***** Reading text *****

Tuesday, August 24, 2010
Observing the work of the Florida Wildlife Commission workers as they carefully and skillfully collected the eggs from the turtle nest was interesting and educational. There had been nearly 700 nests that were scheduled to be relocated to Kennedy Space center for hatching and release into the Atlantic. In recent days, the relocation effort have been discontinued in several counties because evidence of the spill has lessened along the coast, and threat/benefit ratio, at least in some places, favors leaving the eggs where they are.
This little story is about an effort to track the movement of a sea turtle that was encountered near Melbourne Beach in Florida, at the Barrier Island Center run by the Sea Turtle Conservancy (STC), a partner of the National Wildlife Federation. But, I get ahead of myself.
The night began as part of a celebration. STC held an event to raise fund for their efforts. That evening, the National Wildlife Federation (NWF) presented the Executive Director of STC with a very big check -- the money is to be used to support STC's role in helping to relocate turtle nests to the west coast of Florida and to support on-going work that is being done to save and protect sea turtles that are at risk as a result of the oil spill. In the picture to the left are: David Mizejewski (NWF naturalist and on-screen conservation talent); David Godfrey (Executive Director for STC); and me, John Hammond (Southeast Regional Executive Director for NWF). And in the middle is the big check I mentioned earlier. While the money is going to come in handy in supporting the important work of the Conservancy, it is only a fraction of what is needed to right the terrible wrong that has be visited upon so many species of the Gulf.

***** Supplied material *****

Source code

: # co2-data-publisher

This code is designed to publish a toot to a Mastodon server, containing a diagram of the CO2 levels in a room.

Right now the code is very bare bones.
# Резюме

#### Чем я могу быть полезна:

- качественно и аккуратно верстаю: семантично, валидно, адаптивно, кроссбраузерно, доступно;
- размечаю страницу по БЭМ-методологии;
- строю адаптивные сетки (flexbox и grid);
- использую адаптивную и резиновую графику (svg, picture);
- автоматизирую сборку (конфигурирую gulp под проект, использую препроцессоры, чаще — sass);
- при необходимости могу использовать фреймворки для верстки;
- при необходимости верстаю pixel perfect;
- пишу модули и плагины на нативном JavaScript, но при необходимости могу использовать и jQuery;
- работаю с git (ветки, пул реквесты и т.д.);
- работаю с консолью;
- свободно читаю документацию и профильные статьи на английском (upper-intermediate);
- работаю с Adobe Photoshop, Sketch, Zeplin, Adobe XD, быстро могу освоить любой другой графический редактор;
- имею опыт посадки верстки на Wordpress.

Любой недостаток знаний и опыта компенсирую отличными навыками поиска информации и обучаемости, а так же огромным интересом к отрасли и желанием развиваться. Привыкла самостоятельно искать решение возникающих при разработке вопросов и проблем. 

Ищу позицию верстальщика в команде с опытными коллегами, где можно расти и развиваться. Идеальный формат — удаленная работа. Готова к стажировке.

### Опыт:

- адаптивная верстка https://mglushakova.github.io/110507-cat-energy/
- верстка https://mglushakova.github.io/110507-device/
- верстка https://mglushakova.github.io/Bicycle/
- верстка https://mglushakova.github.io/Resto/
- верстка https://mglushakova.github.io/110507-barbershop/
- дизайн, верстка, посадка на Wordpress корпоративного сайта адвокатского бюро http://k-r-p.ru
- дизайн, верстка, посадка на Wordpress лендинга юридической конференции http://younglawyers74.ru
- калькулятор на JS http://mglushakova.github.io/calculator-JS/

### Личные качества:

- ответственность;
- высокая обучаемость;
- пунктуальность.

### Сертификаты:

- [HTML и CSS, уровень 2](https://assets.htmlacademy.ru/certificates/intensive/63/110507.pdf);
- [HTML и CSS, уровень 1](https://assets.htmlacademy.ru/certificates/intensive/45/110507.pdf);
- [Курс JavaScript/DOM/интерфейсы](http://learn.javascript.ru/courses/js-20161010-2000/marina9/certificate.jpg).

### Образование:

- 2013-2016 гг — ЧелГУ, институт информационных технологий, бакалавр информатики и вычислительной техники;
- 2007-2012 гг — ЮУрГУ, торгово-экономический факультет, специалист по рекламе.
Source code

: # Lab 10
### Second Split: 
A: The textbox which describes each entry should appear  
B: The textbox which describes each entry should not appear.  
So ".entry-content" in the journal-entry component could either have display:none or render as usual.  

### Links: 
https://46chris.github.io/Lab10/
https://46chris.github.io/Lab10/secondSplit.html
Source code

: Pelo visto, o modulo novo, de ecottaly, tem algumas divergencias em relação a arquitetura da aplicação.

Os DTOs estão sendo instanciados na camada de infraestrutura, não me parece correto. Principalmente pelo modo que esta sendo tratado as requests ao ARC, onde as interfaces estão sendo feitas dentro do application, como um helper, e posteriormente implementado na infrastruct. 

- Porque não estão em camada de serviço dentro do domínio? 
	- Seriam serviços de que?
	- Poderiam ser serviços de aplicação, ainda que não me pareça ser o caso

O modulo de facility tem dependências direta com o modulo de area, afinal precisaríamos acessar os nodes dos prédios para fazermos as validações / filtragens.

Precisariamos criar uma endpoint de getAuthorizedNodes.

*****

● Instructions
(a) Please gather every line of the records that contains the word "могу".
(b) Pick up the sea turtle post after its last sentence and keep writing it.
The records are unrelated to the sea turtle post.

● Expected outputs
(a)
#### Чем я могу быть полезна:
- при необходимости могу использовать фреймворки для верстки;
- пишу модули и плагины на нативном JavaScript, но при необходимости могу использовать и jQuery;
- работаю с Adobe Photoshop, Sketch, Zeplin, Adobe XD, быстро могу освоить любой другой графический редактор;

(b)
After the evening festivities, a few hardy souls hung around to take part in what, for me, was the most memorable part of the evening (and what turned out to be, the wee hours of the morning). We were about to participate in a Turtle Walk -- this is an activity lead by STC, and I assume some other turtle groups that operate along nesting beaches. What I am about to describe, though it sounds harmless, should not be attempted unless you know what you are doing, or you are being accompanied by a trained guide. Turtles, as it turns out, are sensitive creatures, and when females come ashore to lay their eggs, they don't care to be interrupted on their way to build their nest -- go figure. So, there are times when it is appropriate to watch during the egg laying process, and there are times when it is inappropriate to watch -- knowing the difference takes training. Tonight, not only were we to witness a nesting turtle, another objective for the evening was to capture an adult female after she lays her eggs, tag her with a transmitter and release her the next morning. As part of the capture process, a fairly large box was to be built -- it had to hold a 300 turtle, so the dimensions of the box were...well, proportional to the task. As I looked on, I could not help but draw comparisons between the carriage that had been assembled for transporting the captured turtle and images I had seen previously...ok, ok, a little less formal than the the picture to the left, but you get the idea.
Participating in the observation of the turtle nesting gave me a perspective that has changed me. Please bear with me -- I hope I can do it justice -- as I attempt a deep description of my experience of the nesting process on this evening.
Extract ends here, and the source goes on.